I’ve worked over 70 hours this week. Was due to finish at 8 this morning after a 24 hour shift and the plan was to come home, quickly empty my balls, have a kip and then spend the day chilling out in the kitchen, cooking a roast with a few glasses of red and G&T’s. 

 

Cunt taking over from me this morning rang in sick, I can’t leave unless a meds trained member of staff is here so stayed on until 1 o’clock. 

 

I get home to her happily announce she’s boxed up loads of shit and has found someone on Facebook taking donations who then spreads it around her local community. 

 

I call bollocks, she argues against it and insists we take a dozen boxes of toys, books, CD’s and DVD’s to this ‘charity’ she found on Facebook. 

 

I then have to clear the boot out, put the back seats down and load the car. 

 

“Don’t be so miserable, it’s only over the road and you’re helping poor people”. 

 

8 miles down the A38 she gets us lost as she knows where she’s going but they’ve changed the name of the road...

 

Finally find this place and it screams crack den just parking on the same street. 

 

I tell her it’s bollocks and it’s a scam.
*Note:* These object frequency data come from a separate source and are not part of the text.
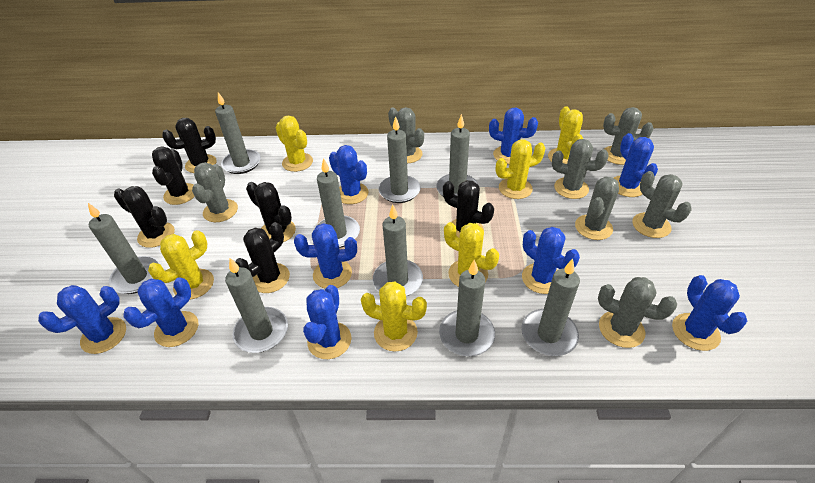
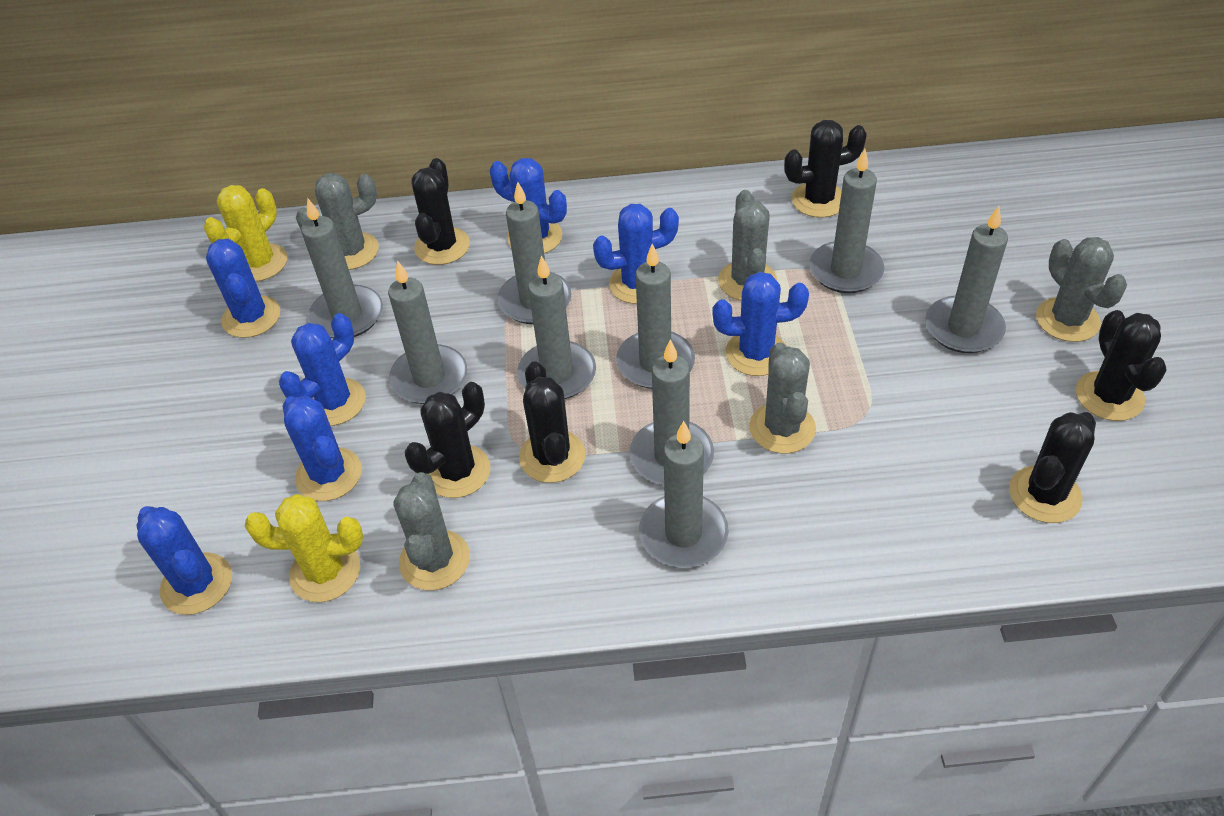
blue cactus: [38,285,126,354] [124,277,198,347] [294,223,357,289] [303,285,352,359] [329,145,368,204] [489,108,538,164] [522,227,580,294] [614,133,658,197] [672,275,747,351] = 9 -> [136,506,232,615] [206,239,280,338] [279,313,366,426] [283,396,362,501] [490,158,567,253] [593,204,679,304] [712,272,809,376] = 7
grey cactus: [192,162,238,222] [388,107,424,163] [552,139,609,199] [575,177,619,240] [598,277,677,348] [603,107,654,165] [632,171,692,238] = 7 -> [296,173,379,270] [393,472,470,590] [718,190,777,300] [749,342,816,453] [1036,237,1127,342] = 5
yellow cactus: [148,230,214,300] [275,116,313,172] [361,281,427,351] [444,222,499,287] [496,139,545,199] [548,106,583,164] = 6 -> [204,185,287,282] [245,494,363,602] = 2

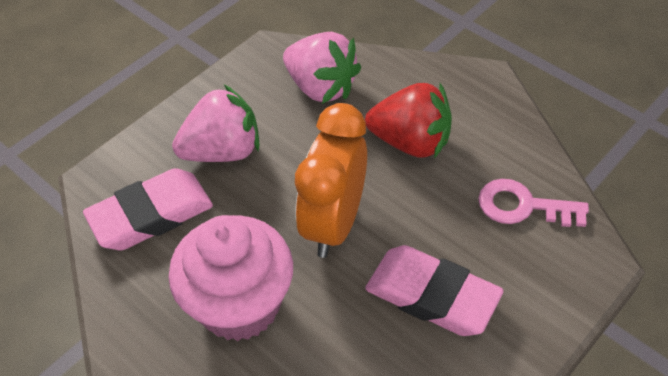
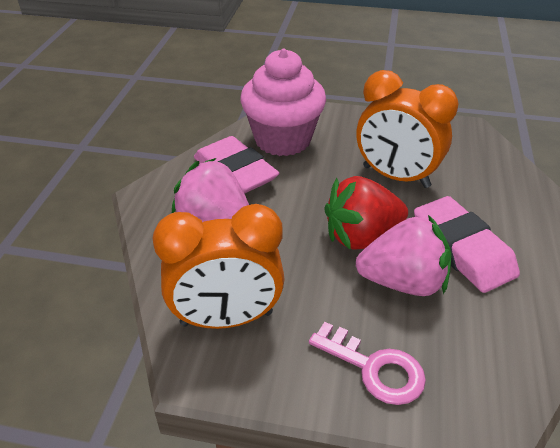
orange clock: [295,103,367,258] = 1 -> [152,204,285,329] [357,70,459,188] = 2

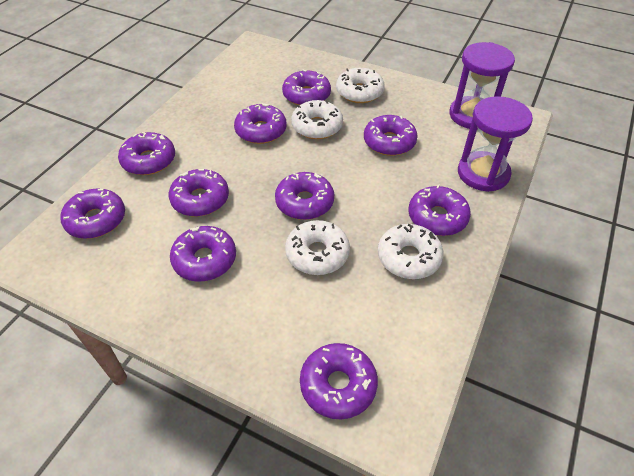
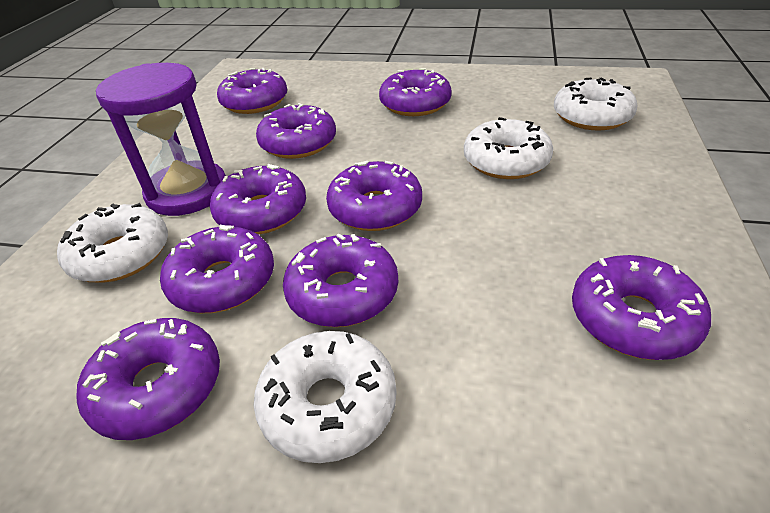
purple donut: [60,189,125,239] [118,132,175,175] [169,169,229,217] [170,226,236,282] [234,103,287,144] [275,172,334,220] [282,70,331,105] [300,343,378,419] [364,115,417,156] [408,184,471,236] = 10 -> [77,318,220,440] [160,225,274,313] [210,164,306,234] [217,68,287,114] [256,103,336,159] [283,234,398,327] [326,161,422,231] [379,68,452,116] [572,255,711,360] = 9
purple hourglass: [449,42,515,130] [458,96,533,192] = 2 -> [96,63,226,216] = 1

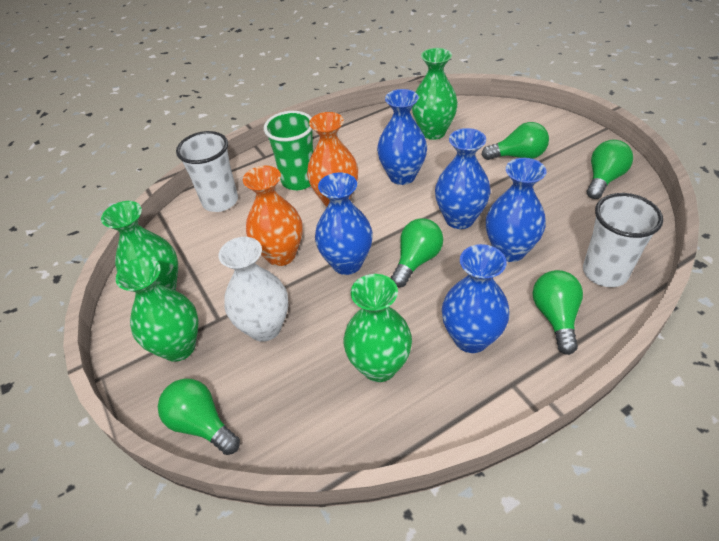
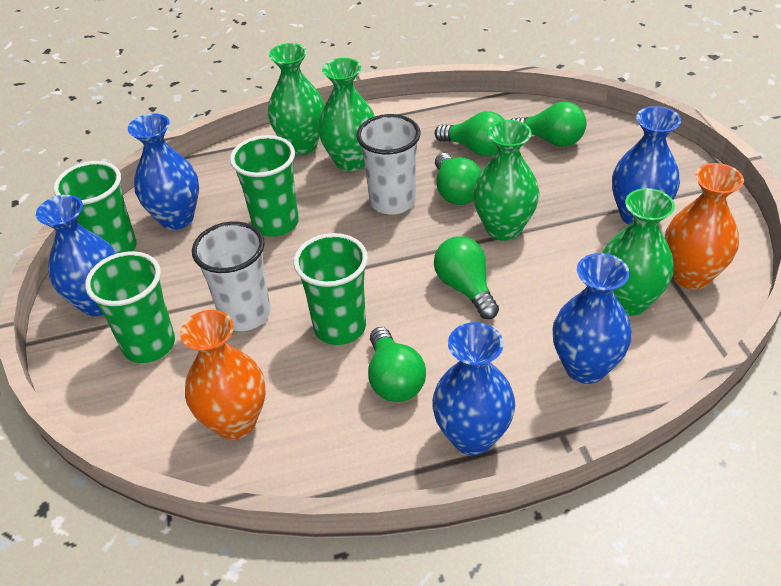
green cup: [264,111,313,190] = 1 -> [54,161,137,253] [85,251,175,363] [230,135,299,237] [294,233,368,345] = 4
white vase: [219,237,288,342] = 1 -> none = 0

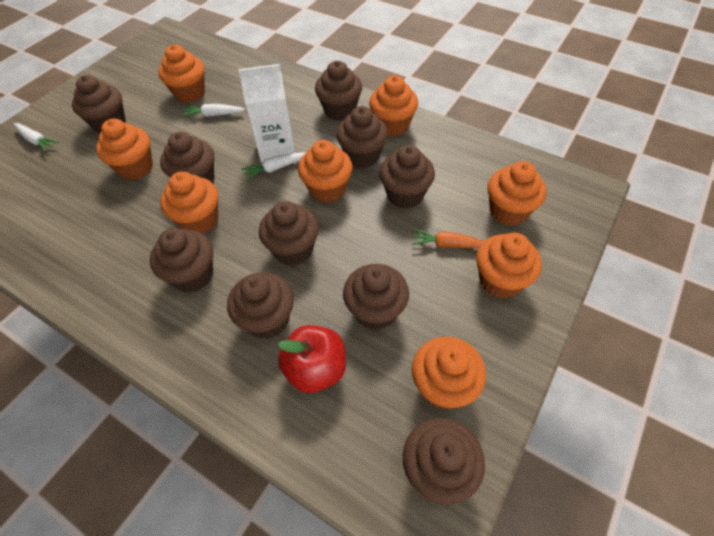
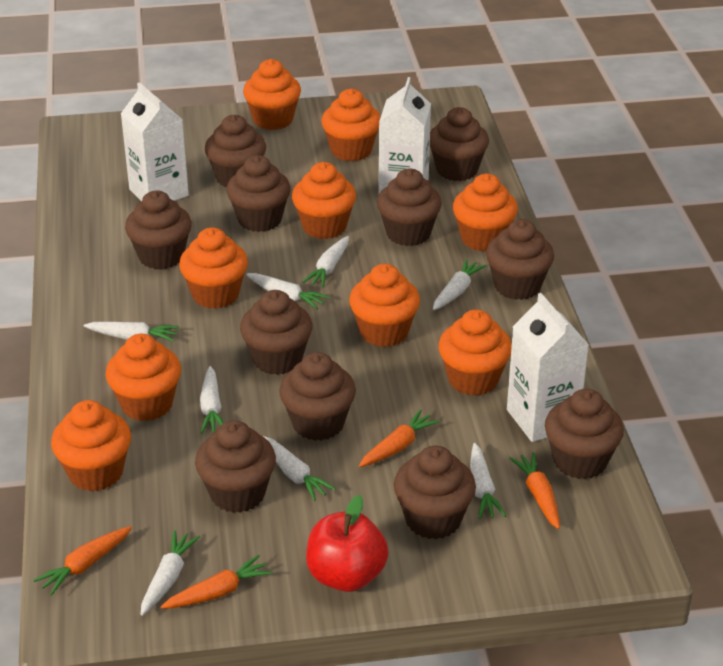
brown cupcake: [72,75,126,133] [150,228,213,293] [160,132,215,183] [227,272,294,339] [259,201,319,266] [315,61,362,121] [336,106,388,168] [343,264,409,330] [379,145,435,209] [403,418,485,505] = 10 -> [125,191,192,270] [195,420,276,513] [205,115,266,187] [227,155,291,232] [240,290,312,375] [279,352,356,441] [377,168,442,246] [394,445,476,539] [430,107,489,181] [486,219,554,300] [545,389,624,479] = 11
orange carrot: [412,229,484,248] = 1 -> [33,526,132,596] [161,555,272,609] [359,409,440,467] [509,452,560,529] = 4
orange cupcake: [96,119,153,180] [158,45,205,103] [160,172,219,234] [298,140,353,203] [369,75,418,136] [412,337,486,409] [476,233,542,299] [488,161,546,226] = 8 -> [51,400,131,491] [106,334,181,421] [179,227,248,309] [243,59,301,130] [292,162,356,239] [321,88,380,161] [349,264,420,347] [438,309,512,396] [453,174,518,252] = 9
white carrot: [13,123,59,152] [182,104,245,117] [241,152,306,180] = 3 -> [84,322,179,342] [141,530,200,616] [200,366,224,434] [246,273,329,309] [263,436,336,501] [302,236,349,288] [433,259,486,310] [470,443,506,519] = 8
white carton: [238,64,295,162] = 1 -> [121,82,189,201] [379,77,431,193] [507,293,589,442] = 3

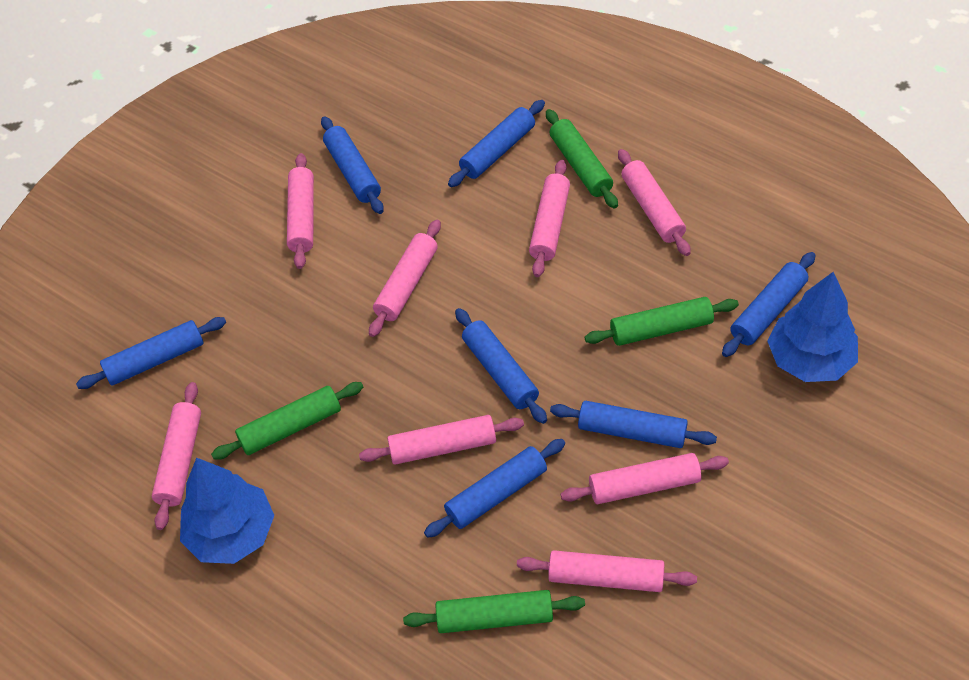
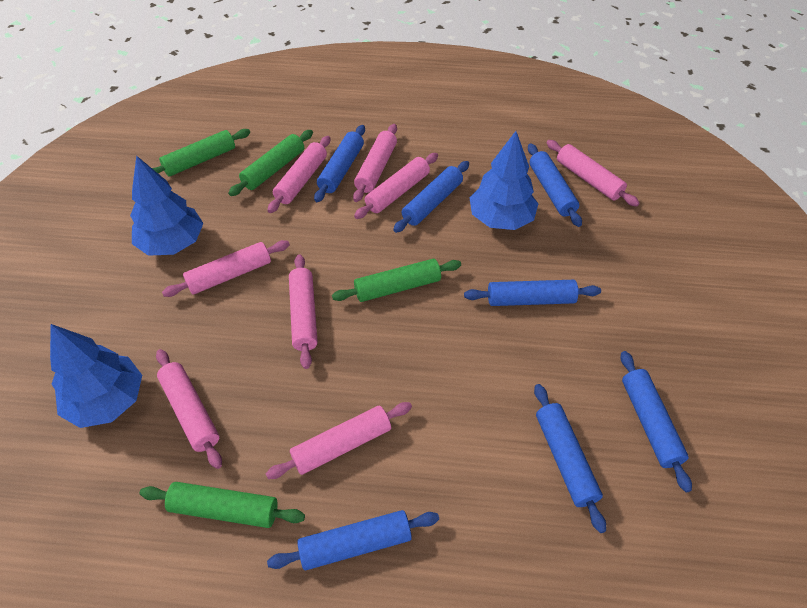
blue tree: [180,458,275,564] [768,272,858,382] = 2 -> [50,324,142,428] [130,156,204,256] [469,131,538,230] = 3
I’m again told I’m a miserable cunt with no social conscience (she voted for Nick fucking Clegg!).  

 

I empty the car, lump everything up to this shithole to be answered by the dictionary definition of two brownheads. 

 

I look at Claire and just walk off. 

 

I’m sat in the car waiting for her and can see she’s talking to them for a good few minutes before she comes back. 

 

She gets in the car and says “I don’t think they are running a charity, I think you should go back and ask for it all back”.

I had high hopes for this one Col. Looks like you might need to get her to put a grey wig on and walk past Kurtzes house.